Altın kaçakçılığında üç milletvekili
Sevgili okurlarım, memleketin bunların elinde ne hallere düştüğünü ya da düşürüldüğünü hep birlikte izliyoruz.
Yargı ellerinde.
Yargıya istedikleri gibi yön veriyorlar, istedikleri kararları aldırıyorlar.
Ama yolsuzluk yapanlar, devleti ve milleti soyanlar hariç!
Yüz kızartıcı olaylara tanık oluyoruz.
Kendileri sütre gerisine çekilmiş, kendileriyle ilgili olarak istedikleri her kararı anında aldırma başarısını gösteriyorlar!
Sonra gelsin keskin açıklamalar ve inandırıcı olmaktan uzak sözler...
"Yargımız bağımsızdır, tarafsızdır!
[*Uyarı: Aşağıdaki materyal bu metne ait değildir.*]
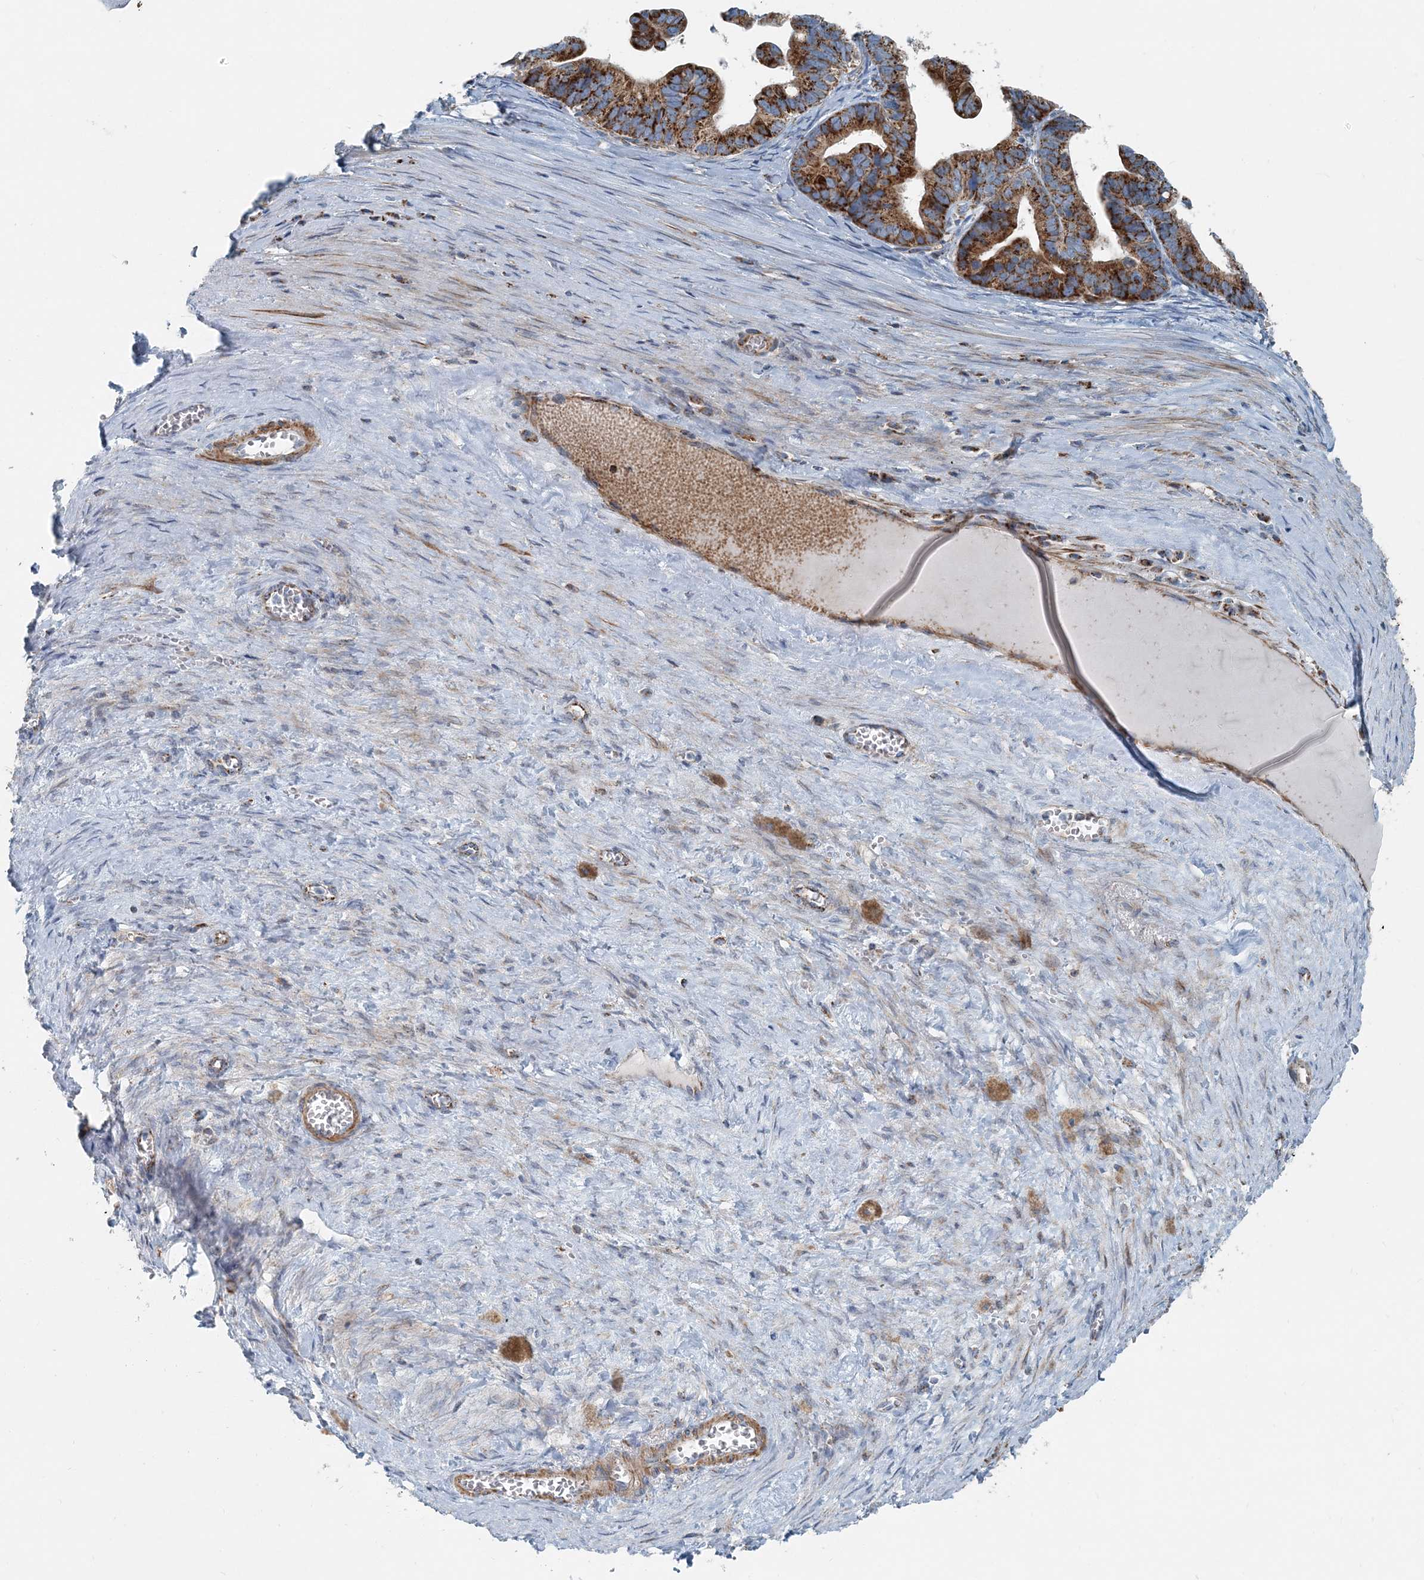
{"staining": {"intensity": "strong", "quantity": ">75%", "location": "cytoplasmic/membranous"}, "tissue": "ovarian cancer", "cell_type": "Tumor cells", "image_type": "cancer", "snomed": [{"axis": "morphology", "description": "Cystadenocarcinoma, serous, NOS"}, {"axis": "topography", "description": "Ovary"}], "caption": "Protein expression analysis of human serous cystadenocarcinoma (ovarian) reveals strong cytoplasmic/membranous positivity in about >75% of tumor cells. (DAB (3,3'-diaminobenzidine) = brown stain, brightfield microscopy at high magnification).", "gene": "INTU", "patient": {"sex": "female", "age": 56}}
Yargının verdiği kararlara hepimiz saygı göstermek zorundayız..."
Bu durum özellikle siyasetçiler, gazeteciler hakkında verilen kararlarda karşımıza çıkıyor...
Yoksa örneğin aile mahkemelerinin ya da asliye hukuk mahkemelerinin verdiği kararlar o gündemde söz konusu değil.
Türk Milletinin büyük çoğunluğu yargıya olan güvenini yitirdi.
Davalı ya da davacı olan herkes duruşma tarihi belli olduktan sonra birbirinden medet umuyor, soruyor:
"Bizim hakim nasıl biri"
Sorunun anlamı belli!
Geçtiğimiz kasım ayında Türkiye'de çok ilginç bir olay yaşanmıştı...
Üç MHP'li milletvekili İstanbul havalimanında altın kaçakçılığı yaptıkları gerekçesiyle partilerinden ihraç edilmişti.
Üç milletvekili şunlardı:
-Isparta milletvekili Hasan Basri Sönmez.
-Bolu milletvekili İsmail Akgül.
-Kilis milletvekili Mustafa Demir.
Bunların büyük bir altın kaçakçılığı olayına karıştığını bire bir açıklayan kişi ise MHP Genel Başkan Yardmcısı Feti Yıldız idi.
İhraç talimatını Devlet Bahçeli vermiş ve parti bu kararı derhal uygulamıştı.
Demek ki ellerinde üç milletvekilini suçlamaya yeterli bilgi ve belgeler vardı.
O günlerde yer yerinden oynadı, siyaset dünyası
sarsıldı...
Zira böyle bir olay Türkiye'de ilk kez gerçekleşiyordu...
Çok yönlü bir olay...
AKP iktidarının stepnesi, yedek lastiği olan bir parti ve onun bir değil, iki değil, üç milletvekilinin karıştığı bir olay.
Dubai'den Türkiye'ye çantalarla, bavullarla kaçak olarak sokulan onlarca kilo pırıl pırıl altın!
Herkes birbirine aynı şeyi söylüyordu...
"Helal olsun bu işin üzerine giden Devlet Bahçeli'ye... Bu üç milletvekilini partisinden kovdurmakla büyük iş yaptı!.."
Şimdi sıra yargıya gelmişti!..
Savcılar da işin gereğini derhal yapacak ve soruşturma başlatacaktı!
Bu amaçla üç milletvekili hakkında fezleke hazırlanıp Meclis'e sunulacak ve bu üç şahsın dokunulmazlığı çok büyük olasılıkla kaldırılacaktı.